Lisa argued the establishment of private property would lead to the rape of the environment, the creation of material inequities, and even the first step into urban sprawl. She also insisted the charter itself forbade laissez-faire capitalism as well as the unnecessary destruction of environmental resources. It was her opinion that a second communal house should be constructed, allowing individuals to choose the residence where they preferred to live. Regulations could be drafted regarding clothing, lovemaking, and cleanliness—and residents not suited for close residency could be separated. Lisa also thought it prudent to construct a permanent medical hut (with indoor heating) in which young children and sick adults could find shelter from the cold and damp. When pressed, she admitted she preferred not to sleep near Ursula’s expected baby and couldn’t name anyone who wished otherwise.
Ryan argued to the contrary. He claimed that Lisa’s proposal required more lumber than four or five private cottages might—which conceivably could shelter most of the village.

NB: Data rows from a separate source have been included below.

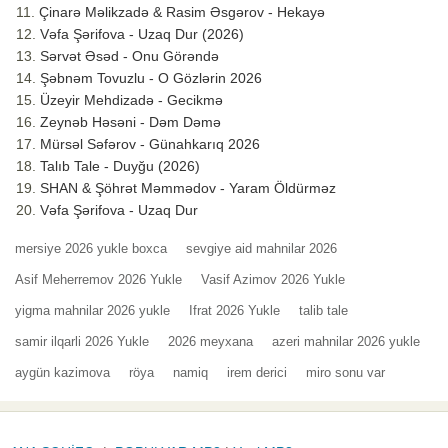
Çinarə Məlikzadə & Rasim Əsgərov - Hekayə
Vəfa Şərifova - Uzaq Dur (2026)
Sərvət Əsəd - Onu Görəndə
Şəbnəm Tovuzlu - O Gözlərin 2026
Üzeyir Mehdizadə - Gecikmə
Zeynəb Həsəni - Dəm Dəmə
Mürsəl Səfərov - Günahkarıq 2026
Talıb Tale - Duyğu (2026)
SHAN & Şöhrət Məmmədov - Yaram Öldürməz
Vəfa Şərifova - Uzaq Dur
mersiye 2026 yukle boxca
sevgiye aid mahnilar 2026
Asif Meherremov 2026 Yukle
Vasif Azimov 2026 Yukle
yigma mahnilar 2026 yukle
Ifrat 2026 Yukle
talib tale
samir ilqarli 2026 Yukle
2026 meyxana
azeri mahnilar 2026 yukle
aygün kazimova
röya
namiq
irem derici
miro sonu var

He also noted the construction of private housing could be done on private time, keeping public stores intact and permitting more rapid completion of work quotas. As for the charter, Ryan pointed out that the homes of the east village were all privately built and that the charter itself granted freedom of association. He argued private homes allowed greater privacy and were little more than the regularization of their present establishment of private tents. Both freedom of association and human relationships, he noted, flourish better in private places than public ones. His arguments won over both Maria and Jose and the building of private housing was authorized when the final vote was tallied. Lisa and Charles conceded gracefully—asking only that houses be single-story structures measuring no more than 225-square-feet of floor space to conserve resources and preserve equality and that land plots remain public property. Their proposal was ratified and codified as law.

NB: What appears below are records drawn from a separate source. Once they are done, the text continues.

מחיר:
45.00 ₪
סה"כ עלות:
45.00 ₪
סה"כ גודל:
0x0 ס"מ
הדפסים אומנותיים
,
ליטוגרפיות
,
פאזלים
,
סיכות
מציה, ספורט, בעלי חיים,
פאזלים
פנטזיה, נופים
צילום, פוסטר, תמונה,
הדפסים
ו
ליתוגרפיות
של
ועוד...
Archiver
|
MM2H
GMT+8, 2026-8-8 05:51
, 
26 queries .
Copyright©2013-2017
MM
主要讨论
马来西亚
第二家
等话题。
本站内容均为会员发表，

When the village delegated to Lisa the right to organize planning for urban development, she promised to submit at least tentative plans for expansion within two days. The meeting ended with hugs and handshakes and everyone pleased with its conciliatory tone. When a few neighbors pointed out that the creation of houses might also work to reduce consumption of trees in the bonfire since wood walls would mitigate night chills, Lisa seemed mollified regarding the building proposals. Previously, she hadn’t considered private housing as a way both to save trees and prevent smoke pollution.
Later in the day, those interested in building private homes met with Ryan. Among them was John—who had skipped the earlier meeting to search for suitable timber (not really expecting such a close vote). Linh and Tiffany decided to share a duplex and instructed their husbands to make proper plans while Sean considered building a home for Deidra until his new wife pointed out that the building would likely be expropriated by Ursula’s baby and that she preferred a tepee or a wigwam. Even Maria decided to build a house and asked whether Ryan might help her to raise one and he agreed to do so. Everyone else chose to remain in communal housing, though arrangements hadn’t yet been finalized when a commotion from the beach interrupted the meeting as Viet’s and Linh’s daughters emerged from the woods shouting for their parents.